First of all, there is the problem that many managers, aware of the low hardware cost of personal computers, expect that software must also have somehow come down in price. The fact is that although the mass market opened up by PC's has reduced the the unit price of commercial software packages, the cost of software development has continually risen because, at base, all software is still hand-crafted by a small group of highly-paid professional programmers. Improvements in software engineering, such as the development of higher-level languages and integrated source-level debuggers, has not offset the increased salary and support costs.

Some managers are therefore unaware of the true costs of software development, and part of the PC support task is to educate users and to incorporate the communication of costs into corporate PC policy.

Secondly, total software development costs must include the cost of abortive or unsuccessful system development. Traditional techniques are particularly prone to failure if not managed correctly - which they rarely are, especially in the PC environment. A large number of software systems fail, largely due to two factors: initial miscommunication between user and analyst, and the failure of the system to pick up errors later in the system development lifecycle due to the almost complete lack of communication between the user the system implementors during the design and programming phases.

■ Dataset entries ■

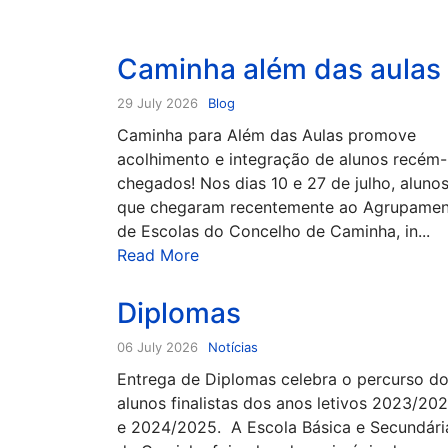
Caminha além das aulas
29 July 2026
Blog
Caminha para Além das Aulas promove
acolhimento e integração de alunos recém-
chegados! Nos dias 10 e 27 de julho, aluno
que chegaram recentemente ao Agrupame
de Escolas do Concelho de Caminha, in...
Read More
Diplomas
06 July 2026
Notícias
Entrega de Diplomas celebra o percurso d
alunos finalistas dos anos letivos 2023/20
e 2024/2025. A Escola Básica e Secundári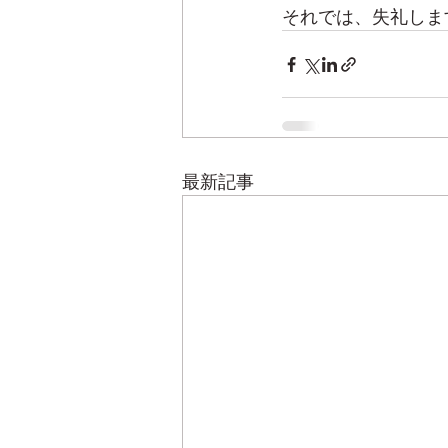
それでは、失礼しま
最新記事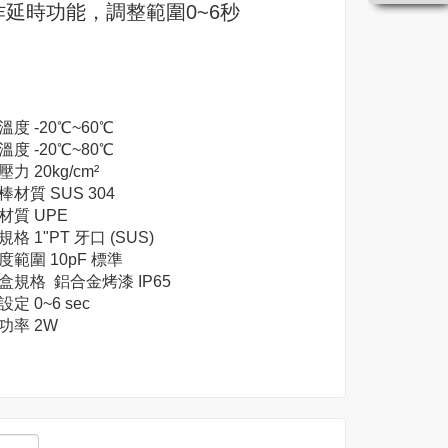
作延時功能，調整範圍0~6秒
溫度 -20℃~60℃
溫度 -20℃~80℃
力 20kg/cm²
棒材質 SUS 304
材質 UPE
格 1"PT 牙口 (SUS)
度範圍 10pF 標準
盒規格 鋁合金烤漆 IP65
定 0~6 sec
功率 2W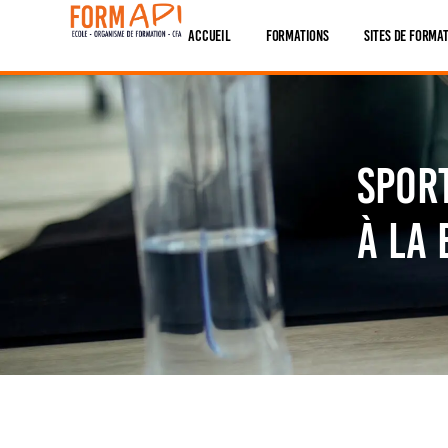
Panneau de gestion des cookies
Accueil
Formations
Sites De Forma
Sport
à la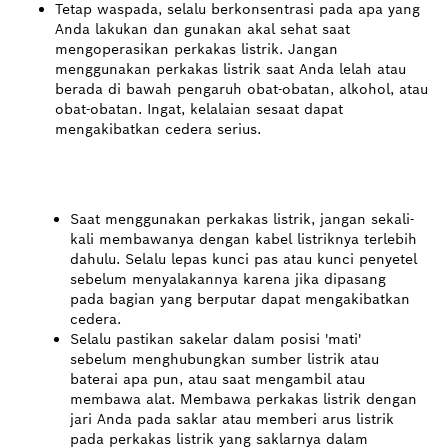
Tetap waspada, selalu berkonsentrasi pada apa yang
Anda lakukan dan gunakan akal sehat saat
mengoperasikan perkakas listrik. Jangan
menggunakan perkakas listrik saat Anda lelah atau
berada di bawah pengaruh obat-obatan, alkohol, atau
obat-obatan. Ingat, kelalaian sesaat dapat
mengakibatkan cedera serius.
Saat menggunakan perkakas listrik, jangan sekali-
kali membawanya dengan kabel listriknya terlebih
dahulu. Selalu lepas kunci pas atau kunci penyetel
sebelum menyalakannya karena jika dipasang
pada bagian yang berputar dapat mengakibatkan
cedera.
Selalu pastikan sakelar dalam posisi 'mati'
sebelum menghubungkan sumber listrik atau
baterai apa pun, atau saat mengambil atau
membawa alat. Membawa perkakas listrik dengan
jari Anda pada saklar atau memberi arus listrik
pada perkakas listrik yang saklarnya dalam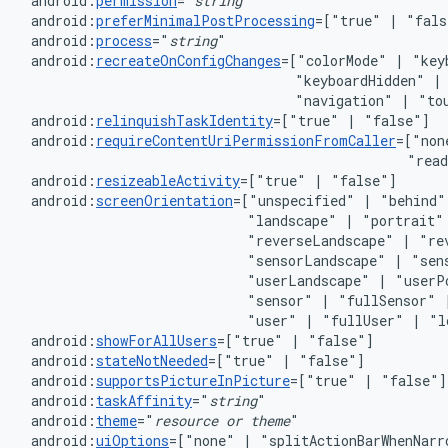
android:
permission
="
string
android:
preferMinimalPostProcessing
=["true"
|
android:
process
="
string
android:
recreateOnConfigChanges
=["colorMode"
|
"key
"keyboardHidden"
|
"navigation"
|
android:
relinquishTaskIdentity
=["true"
|
android:
requireContentUriPermissionFromCaller
=["non
"rea
android:
resizeableActivity
=["true"
|
android:
screenOrientation
=["unspecified"
|
"behind"
"landscape"
|
"portrait"
"reverseLandscape"
|
"re
"sensorLandscape"
|
"sen
"userLandscape"
|
"userP
"sensor"
|
"fullSensor"
"user"
|
"fullUser"
|
android:
showForAllUsers
=["true"
|
android:
stateNotNeeded
=["true"
|
android:
supportsPictureInPicture
=["true"
|
android:
taskAffinity
="
string
android:
theme
="
resource
or
theme
android:
uiOptions
=["none"
|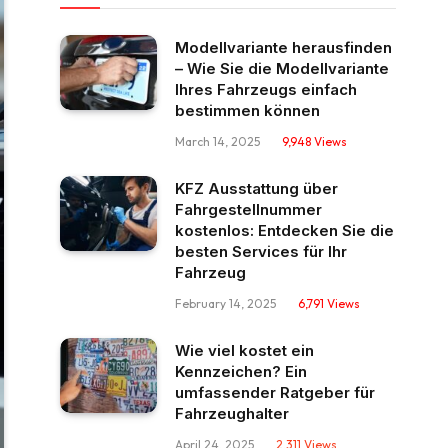
Modellvariante herausfinden
– Wie Sie die Modellvariante
Ihres Fahrzeugs einfach
bestimmen können
March 14, 2025
9,948
Views
KFZ Ausstattung über
Fahrgestellnummer
kostenlos: Entdecken Sie die
besten Services für Ihr
Fahrzeug
February 14, 2025
6,791
Views
Wie viel kostet ein
Kennzeichen? Ein
umfassender Ratgeber für
Fahrzeughalter
April 24, 2025
2,311
Views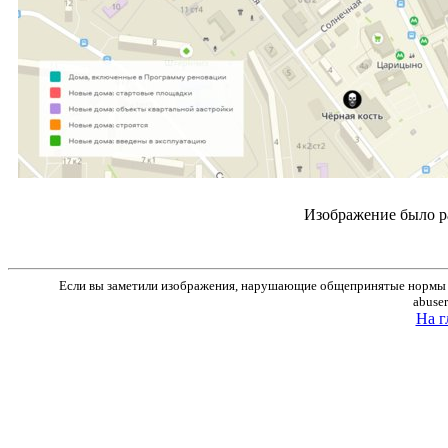
Изображение было р
Если вы заметили изображения, нарушающие общепринятые нормы м
abuse
На г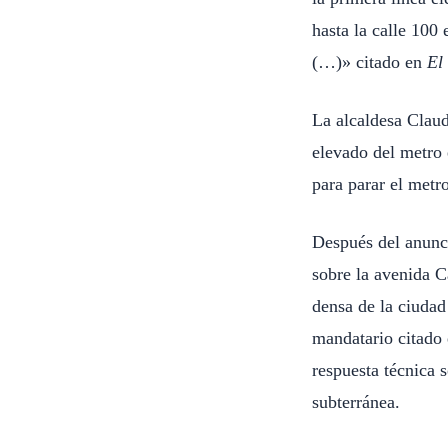
hasta la calle 100 
(…)» citado en
El
La alcaldesa Claud
elevado del metro 
para parar el metr
Después del anunci
sobre la avenida C
densa de la ciudad 
mandatario citado
respuesta técnica s
subterránea.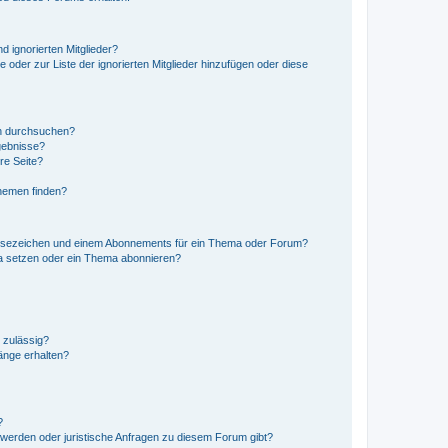
d ignorierten Mitglieder?
e oder zur Liste der ignorierten Mitglieder hinzufügen oder diese
en durchsuchen?
gebnisse?
re Seite?
hemen finden?
esezeichen und einem Abonnements für ein Thema oder Forum?
a setzen oder ein Thema abonnieren?
 zulässig?
hänge erhalten?
?
hwerden oder juristische Anfragen zu diesem Forum gibt?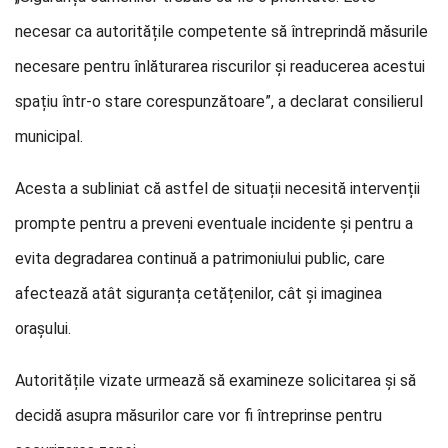
necesar ca autoritățile competente să întreprindă măsurile
necesare pentru înlăturarea riscurilor și readucerea acestui
spațiu într-o stare corespunzătoare”, a declarat consilierul
municipal.
Acesta a subliniat că astfel de situații necesită intervenții
prompte pentru a preveni eventuale incidente și pentru a
evita degradarea continuă a patrimoniului public, care
afectează atât siguranța cetățenilor, cât și imaginea
orașului.
Autoritățile vizate urmează să examineze solicitarea și să
decidă asupra măsurilor care vor fi întreprinse pentru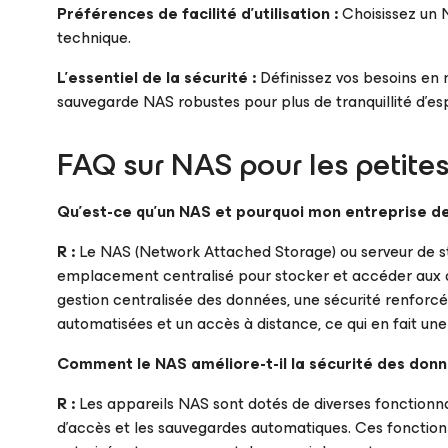
Préférences de facilité d’utilisation :
Choisissez un N
technique.
L’essentiel de la sécurité :
Définissez vos besoins en 
sauvegarde NAS robustes pour plus de tranquillité d’esp
FAQ sur NAS pour les petites
Qu’est-ce qu’un NAS et pourquoi mon entreprise devr
R :
Le NAS (Network Attached Storage) ou serveur de st
emplacement centralisé pour stocker et accéder aux do
gestion centralisée des données, une sécurité renforcée
automatisées et un accès à distance, ce qui en fait une 
Comment le NAS améliore-t-il la sécurité des don
R :
Les appareils NAS sont dotés de diverses fonctionna
d’accès et les sauvegardes automatiques. Ces fonctio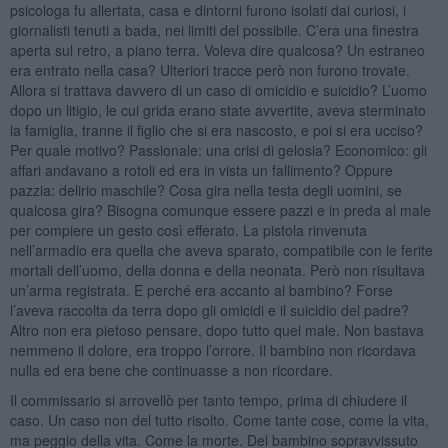
psicologa fu allertata, casa e dintorni furono isolati dai curiosi, i
giornalisti tenuti a bada, nei limiti del possibile. C’era una finestra
aperta sul retro, a piano terra. Voleva dire qualcosa? Un estraneo
era entrato nella casa? Ulteriori tracce però non furono trovate.
Allora si trattava davvero di un caso di omicidio e suicidio? L’uomo
dopo un litigio, le cui grida erano state avvertite, aveva sterminato
la famiglia, tranne il figlio che si era nascosto, e poi si era ucciso?
Per quale motivo? Passionale: una crisi di gelosia? Economico: gli
affari andavano a rotoli ed era in vista un fallimento? Oppure
pazzia: delirio maschile? Cosa gira nella testa degli uomini, se
qualcosa gira? Bisogna comunque essere pazzi e in preda al male
per compiere un gesto così efferato. La pistola rinvenuta
nell’armadio era quella che aveva sparato, compatibile con le ferite
mortali dell’uomo, della donna e della neonata. Però non risultava
un’arma registrata. E perché era accanto al bambino? Forse
l’aveva raccolta da terra dopo gli omicidi e il suicidio del padre?
Altro non era pietoso pensare, dopo tutto quel male. Non bastava
nemmeno il dolore, era troppo l’orrore. Il bambino non ricordava
nulla ed era bene che continuasse a non ricordare.
Il commissario si arrovellò per tanto tempo, prima di chiudere il
caso. Un caso non del tutto risolto. Come tante cose, come la vita,
ma peggio della vita. Come la morte. Del bambino sopravvissuto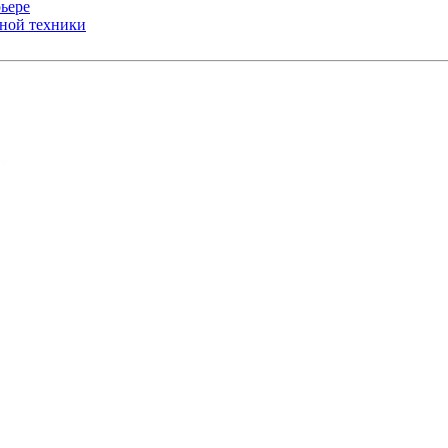
ьере
ьной техники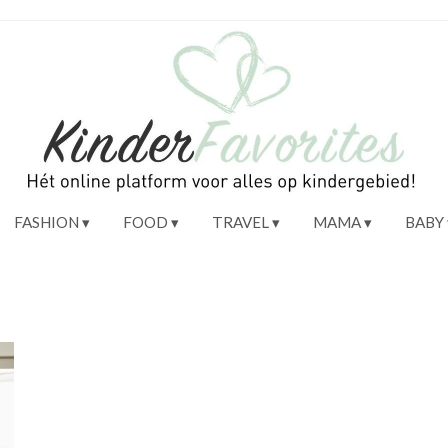
FASHION
FOOD
TRAVEL
MAMA
BABY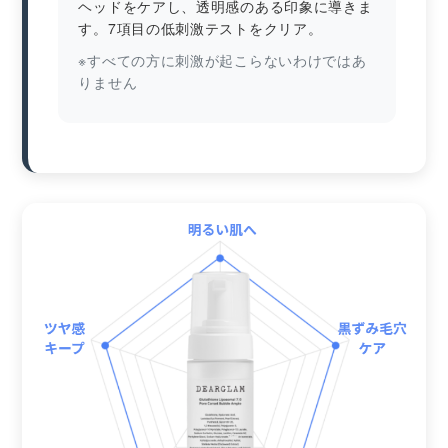
ヘッドをケアし、透明感のある印象に導きま
す。7項目の低刺激テストをクリア。
※すべての方に刺激が起こらないわけではあ
りません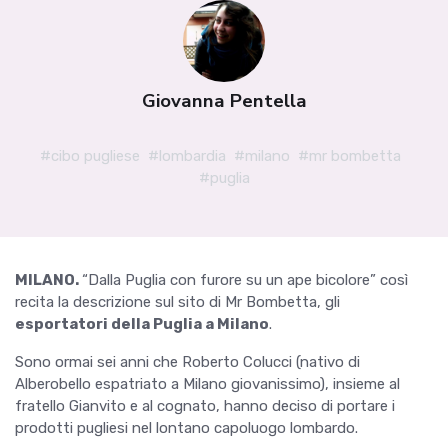
Giovanna Pentella
#cibo pugliese
#lombardia
#milano
#mr bombetta
#puglia
MILANO.
“Dalla Puglia con furore su un ape bicolore” così
recita la descrizione sul sito di Mr Bombetta, gli
esportatori della Puglia a Milano
.
Sono ormai sei anni che Roberto Colucci (nativo di
Alberobello espatriato a Milano giovanissimo), insieme al
fratello Gianvito e al cognato, hanno deciso di portare i
prodotti pugliesi nel lontano capoluogo lombardo.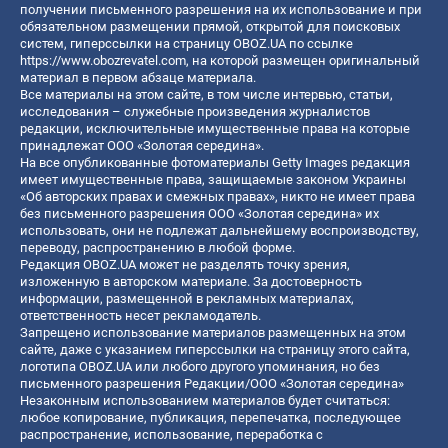
получении письменного разрешения на их использование и при
обязательном размещении прямой, открытой для поисковых
систем, гиперссылки на страницу OBOZ.UA по ссылке
https://www.obozrevatel.com
, на которой размещен оригинальный
материал в первом абзаце материала.
Все материалы на этом сайте, в том числе интервью, статьи,
исследования – служебные произведения журналистов
редакции, исключительные имущественные права на которые
принадлежат ООО «Золотая середина».
На все опубликованные фотоматериалы Getty Images редакция
имеет имущественные права, защищаемые законом Украины
«Об авторских правах и смежных правах», никто не имеет права
без письменного разрешения ООО «Золотая середина» их
использовать, они не подлежат дальнейшему воспроизводству,
переводу, распространению в любой форме.
Редакция OBOZ.UA может не разделять точку зрения,
изложенную в авторском материале. За достоверность
информации, размещенной в рекламных материалах,
ответственность несет рекламодатель.
Запрещено использование материалов размещенных на этом
сайте, даже с указанием гиперссылки на страницу этого сайта,
логотипа OBOZ.UA или любого другого упоминания, но без
письменного разрешения Редакции/ООО «Золотая середина»
Незаконным использованием материалов будет считаться:
любое копирование, публикация, перепечатка, последующее
распространение, использование, переработка с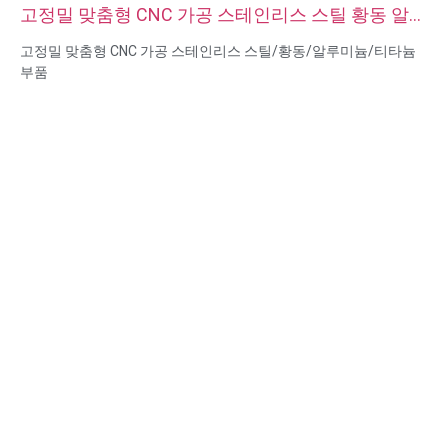
고정밀 맞춤형 CNC 가공 스테인리스 스틸 황동 알루
미늄 티타늄 부품
고정밀 맞춤형 CNC 가공 스테인리스 스틸/황동/알루미늄/티타늄
부품
재료 기능: CNC 터닝 및 밀링
재질: 재질: 스테인리스 스틸/황동/알루미늄/티타늄
표면 처리: 패시베이션, 아연 도금, 양극 산화 피막
크기: 도면 또는 샘플
서비스: 브로칭, 드릴링, 에칭/화학 가공, 레이저 가공, 밀링, 기타 가
공 서비스, 선삭, 와이어 EDM, 래피드 프로토타이핑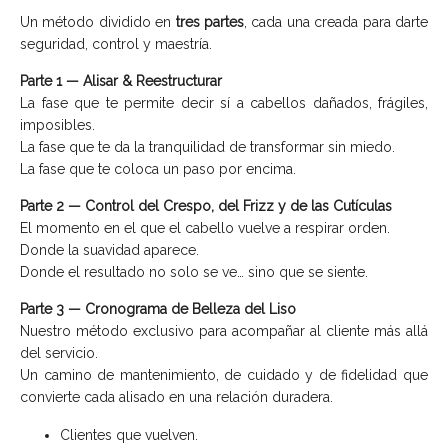
Un método dividido en
tres partes
, cada una creada para darte
seguridad, control y maestría.
Parte 1 — Alisar & Reestructurar
La fase que te permite decir sí a cabellos dañados, frágiles,
imposibles.
La fase que te da la tranquilidad de transformar sin miedo.
La fase que te coloca un paso por encima.
Parte 2 — Control del Crespo, del Frizz y de las Cutículas
El momento en el que el cabello vuelve a respirar orden.
Donde la suavidad aparece.
Donde el resultado no solo se ve… sino que se siente.
Parte 3 — Cronograma de Belleza del Liso
Nuestro método exclusivo para acompañar al cliente más allá
del servicio.
Un camino de mantenimiento, de cuidado y de fidelidad que
convierte cada alisado en una relación duradera.
Clientes que vuelven.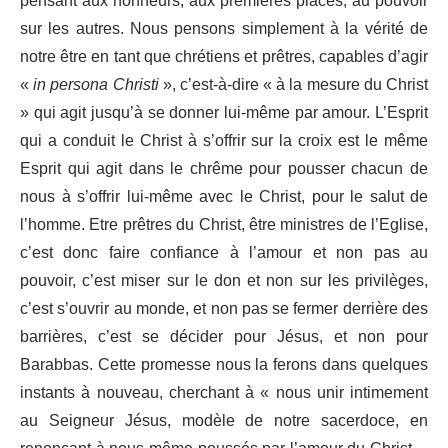
pensant aux honneurs, aux premières places, au pouvoir
sur les autres. Nous pensons simplement à la vérité de
notre être en tant que chrétiens et prêtres, capables d’agir
«
in persona Christi
», c’est-à-dire « à la mesure du Christ
» qui agit jusqu’à se donner lui-même par amour. L’Esprit
qui a conduit le Christ à s’offrir sur la croix est le même
Esprit qui agit dans le chrême pour pousser chacun de
nous à s’offrir lui-même avec le Christ, pour le salut de
l’homme. Etre prêtres du Christ, être ministres de l’Eglise,
c’est donc faire confiance à l’amour et non pas au
pouvoir, c’est miser sur le don et non sur les privilèges,
c’est s’ouvrir au monde, et non pas se fermer derrière des
barrières, c’est se décider pour Jésus, et non pour
Barabbas. Cette promesse nous la ferons dans quelques
instants à nouveau, cherchant à « nous unir intimement
au Seigneur Jésus, modèle de notre sacerdoce, en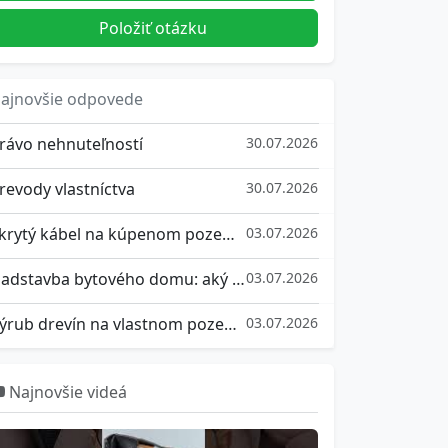
Položiť otázku
ajnovšie odpovede
rávo nehnuteľností
30.07.2026
revody vlastníctva
30.07.2026
Skrytý kábel na kúpenom pozemku: aké máte práva a ako sa brániť
03.07.2026
Nadstavba bytového domu: aký súhlas vlastníkov potrebujete a ako sa brániť, ak nesúhlasíte
03.07.2026
Výrub drevín na vlastnom pozemku: kedy potrebujete súhlas a aké pokuty hrozia za nepovolený výrub stromu
03.07.2026
Najnovšie videá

■ TASKS AND EXERCISES ■
1. Decide whether each statement agrees with the passage on software development costs, answering yes or no and quoting the words from the passage that settle it. (a) The cost of software development has kept going up. (b) Improvements in software engineering have made up for higher salary and support costs. (c) Traditional techniques are usually managed correctly in the PC environment.
2. According to the passage on software development costs, who still hand-crafts all software?
3. Pick up the passage on software development costs after its final sentence and write the next part.
The material above stands apart from the passage on software development costs.

■ RESPONSES BY TASK ■
1.
(a) Yes: "the cost of software development has continually risen"
(b) No: "not offset the increased salary and support costs"
(c) No: "which they rarely are, especially in the PC environment"

2. A small group of highly-paid professional programmers.

3.
The traditional systems development life cycle looks like this:

The problem is, that after the definition phase, during which the only contact with the user is the feasibility study and systems analysis, there is no contact at all until acceptance testing. In consequence, particularly if the systems analysis is not competently and thoroughly performed, what the user will finally receive is the programmers' interpretation of the system designer's conception of the systems analyst's perception of what the user thought he wanted.

It is entirely possible that this does not meet the user's needs, and is nothing at all like he envisaged. In fact, according to research performed by IBM, this happens in a large number of cases. That it happens at all is a savage indictment of our 'profession'.

IF, and it is a big IF, the analyst completely understands the user's problem in business terms, and IF the user is perfectly knowledgeable about the capabilities of the proposed computer system and is capable of expressing his requirements clearly and unambiguously and IF the system designer and programmers are completely competent, then the traditional systems development life cycle will produce correct systems. However, the perfect user and perfect DP professionals are yet to be found, and the traditional technique either fails to compensate for this fact or compensates by over-engineering at different stages of the cycle.

The Alternative: Prototyping

A newer technique, which is becoming popular on PC's and is even spreading to the mainframe world, is prototyping. This technique is based upon the iterative construction of a number of systems, each with additional features, which gradually (although quickly) converge on the user's desired solution.

The goal is to create a system which meets the user's needs in minimum time and at minimum total system cost. It should be borne in mind that the goal is optimal application of resources, not the creation of the perfect piece of code. It may well be (and usually is) that the cost of eliminating every bug from a system far exceeds the cost and inconvenience of the occasional crash.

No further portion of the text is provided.